The synthesizer sample correctly promotes "import-confusion" (3 independent participants) to INSIGHT and flags "wants-slack" (1 participant) as an ANECDOTE.

## Forcing-question library (Matt Pocock grill discipline)

Walked one at a time by `/cs:grill-research-ops` or the orchestrator. Recommended answer + canon citation per question. Never bundled.

1. **"Is this study generative (discover problems) or evaluative (test a solution)?"**
   Recommended: name it first — the method follows from the goal.
   Canon: Rohrer, *When to Use Which User-Experience Research Methods* (NN/g).

2. **"What's your sample size and saturation rationale — and at what confidence?"**
   Recommended: method-based n (5/segment usability; ~12 for thematic saturation), state the confidence.
   Canon: Nielsen; Guest, Bunce & Johnson (2006); Faulkner (2003).

3. **"How many independent participants support each insight — or is it a single-source anecdote?"**
   Recommended: require recurrence across ≥3 sources before calling it an insight; flag singletons.
   Canon: atomic research / ResearchOps; Braun & Clarke thematic analysis.

4. **"Are your interview / usability tasks framed as outcomes (jobs) or as feature reactions?"**
   Recommended: frame around the job-to-be-done and recent real behavior, not hypothetical opinion.
   Canon: Christensen/Ulwick Jobs-to-be-Done; Portigal *Interviewing Users*.

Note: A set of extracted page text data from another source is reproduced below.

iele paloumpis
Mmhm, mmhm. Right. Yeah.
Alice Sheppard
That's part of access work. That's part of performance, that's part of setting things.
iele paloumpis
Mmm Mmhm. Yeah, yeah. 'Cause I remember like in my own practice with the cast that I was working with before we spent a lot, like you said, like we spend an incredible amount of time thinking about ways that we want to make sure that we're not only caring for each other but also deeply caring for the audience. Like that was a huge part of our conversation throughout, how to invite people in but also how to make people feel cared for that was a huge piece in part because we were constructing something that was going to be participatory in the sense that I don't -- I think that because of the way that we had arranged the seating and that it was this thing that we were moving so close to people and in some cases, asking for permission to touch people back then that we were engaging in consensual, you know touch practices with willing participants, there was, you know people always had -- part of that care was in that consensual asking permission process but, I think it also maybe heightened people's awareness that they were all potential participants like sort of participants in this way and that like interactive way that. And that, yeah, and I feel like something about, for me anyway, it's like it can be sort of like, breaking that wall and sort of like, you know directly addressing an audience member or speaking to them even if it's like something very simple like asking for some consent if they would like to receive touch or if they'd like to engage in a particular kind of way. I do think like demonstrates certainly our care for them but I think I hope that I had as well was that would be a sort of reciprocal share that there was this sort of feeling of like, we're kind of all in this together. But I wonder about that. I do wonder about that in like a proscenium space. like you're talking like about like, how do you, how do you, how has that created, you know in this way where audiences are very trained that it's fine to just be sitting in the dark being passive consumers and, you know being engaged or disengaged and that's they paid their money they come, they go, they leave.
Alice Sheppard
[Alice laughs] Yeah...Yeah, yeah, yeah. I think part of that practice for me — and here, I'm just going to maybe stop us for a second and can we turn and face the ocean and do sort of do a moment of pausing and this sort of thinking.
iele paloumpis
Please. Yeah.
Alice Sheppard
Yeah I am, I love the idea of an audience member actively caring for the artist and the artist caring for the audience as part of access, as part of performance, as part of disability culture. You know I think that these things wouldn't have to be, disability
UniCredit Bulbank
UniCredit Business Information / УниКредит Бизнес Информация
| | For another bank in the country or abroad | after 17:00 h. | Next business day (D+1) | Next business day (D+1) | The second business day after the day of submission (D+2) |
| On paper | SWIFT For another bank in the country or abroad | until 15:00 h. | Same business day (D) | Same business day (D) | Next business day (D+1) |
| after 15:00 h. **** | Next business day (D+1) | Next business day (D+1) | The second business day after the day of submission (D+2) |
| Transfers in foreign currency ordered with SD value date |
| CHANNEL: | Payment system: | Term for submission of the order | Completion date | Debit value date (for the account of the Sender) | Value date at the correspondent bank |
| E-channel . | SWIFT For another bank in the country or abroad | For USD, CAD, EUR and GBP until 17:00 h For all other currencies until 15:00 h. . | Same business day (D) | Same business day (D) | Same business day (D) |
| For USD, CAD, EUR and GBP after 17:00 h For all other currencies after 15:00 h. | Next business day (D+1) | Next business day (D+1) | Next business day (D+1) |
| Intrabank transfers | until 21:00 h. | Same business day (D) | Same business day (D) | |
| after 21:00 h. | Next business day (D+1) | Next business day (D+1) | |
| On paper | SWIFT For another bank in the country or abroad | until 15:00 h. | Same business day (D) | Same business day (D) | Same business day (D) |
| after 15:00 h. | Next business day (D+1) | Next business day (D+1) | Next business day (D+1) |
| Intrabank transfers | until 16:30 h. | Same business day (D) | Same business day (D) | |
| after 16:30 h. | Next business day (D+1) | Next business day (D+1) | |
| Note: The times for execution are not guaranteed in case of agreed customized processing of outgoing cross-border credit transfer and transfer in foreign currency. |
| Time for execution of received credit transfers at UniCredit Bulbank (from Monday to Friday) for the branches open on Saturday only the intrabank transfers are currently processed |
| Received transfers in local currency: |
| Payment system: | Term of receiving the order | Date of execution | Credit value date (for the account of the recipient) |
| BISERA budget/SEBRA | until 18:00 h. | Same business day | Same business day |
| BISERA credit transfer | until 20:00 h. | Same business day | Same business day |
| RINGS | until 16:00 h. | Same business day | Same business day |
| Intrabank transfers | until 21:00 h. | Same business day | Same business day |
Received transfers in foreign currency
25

5. **"Where does this land in the repository, and how is it tagged for reuse?"**
   Recommended: tag to the atomic schema at synthesis time, not later.
   Canon: Tomer Sharon, *Polaris* / ResearchOps repository practice.

Walk depth-first. Lock 1-2 before opening 3-5. After all are answered, invoke `study_designer.py` → `saturation_planner.py` → (after fielding) `insight_synthesizer.py`.